Tim Fischer has been appointed executive board chair of the Crop Trust – an international organisation devoted to the conservation and availability of the world’s crop diversity.
The former Member for Farrer and Deputy Prime Minister – who has just arrived back in Australia after attending meetings at Crop Trust’s headquarters in Bonn, Germany, and Kigali, Rwanda – will start in the position from January.
Scientists were working closely with the Crop Trust to develop resilient seed stock.
“Riverina and North East Victoria farmers are better placed thanks to the work of the scientists and for the work from the Crop Trust,” he said.

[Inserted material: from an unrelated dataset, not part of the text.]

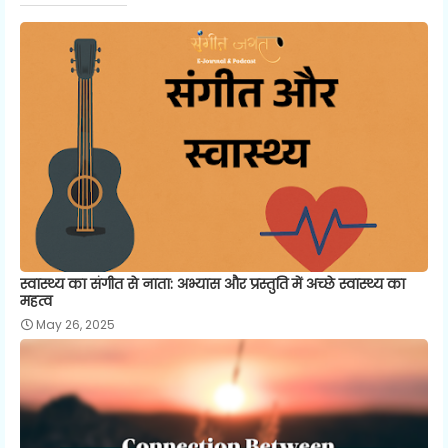
स्वास्थ्य का संगीत से नाता: अभ्यास और प्रस्तुति में अच्छे स्वास्थ्य का
महत्व
May 26, 2025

The Svalbard Global Seed Vault, which houses close to a million samples including seeds from the Riverina deposited by Mr Fischer, was the most visible activity of the Crop Trust.

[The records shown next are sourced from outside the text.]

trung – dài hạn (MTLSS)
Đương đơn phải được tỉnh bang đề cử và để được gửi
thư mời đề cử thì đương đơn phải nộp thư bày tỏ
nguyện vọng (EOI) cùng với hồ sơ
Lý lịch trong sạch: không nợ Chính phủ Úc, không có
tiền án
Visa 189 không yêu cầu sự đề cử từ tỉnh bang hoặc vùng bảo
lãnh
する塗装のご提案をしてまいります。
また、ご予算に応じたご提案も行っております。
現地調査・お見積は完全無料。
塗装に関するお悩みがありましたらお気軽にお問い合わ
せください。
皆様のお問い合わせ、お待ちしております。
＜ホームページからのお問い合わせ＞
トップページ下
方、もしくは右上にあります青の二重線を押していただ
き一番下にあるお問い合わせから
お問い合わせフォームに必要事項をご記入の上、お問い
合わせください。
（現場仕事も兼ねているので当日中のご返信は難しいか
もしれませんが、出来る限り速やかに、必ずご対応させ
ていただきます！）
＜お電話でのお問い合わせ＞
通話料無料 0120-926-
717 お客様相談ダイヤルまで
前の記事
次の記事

“The main target is the ex-situ conservation of the seed plant diversity of the planet to ensure that essentially there is food for ever,” he said.
Mr Fischer said China and India have lost 50 per cent of their live plant diversity during the past 100 years while the United States had also lost the majority of its fruit and vegetable plant diversity.
This is an investment in the future of the world’s plant diversityTim Fischer
“This is an investment in the future of the world’s plant diversity and the ability of the world's plant and food production to be nutritional and sustainable,” he said.
The international board is currently chaired by Swiss diplomat Walter Fust.
“The Australian farmer has many challenges with the volatility of the weather, especially this year in the northern Riverina where there was potentially a snap spring drought.
“This is why everyone is going to be looking for stronger and stronger varieties of wheat, oats, barley that can handle this increased volatility.”
Mr Fischer, who was now based at Mudgegonga, will chair board meetings twice a year and attend other international gatherings in the role. Crop Trust executive director Marie Haga said Mr Fischer’s commitment to conserving the world’s crops ensured the organisation would remain on the right path.
“During Tim’s tenure as vice-chairman of the Executive Board during 2013 to 2017 he demonstrated an unrelenting commitment to our mission: the conservation and use of the crop diversity,” Ms Haga said.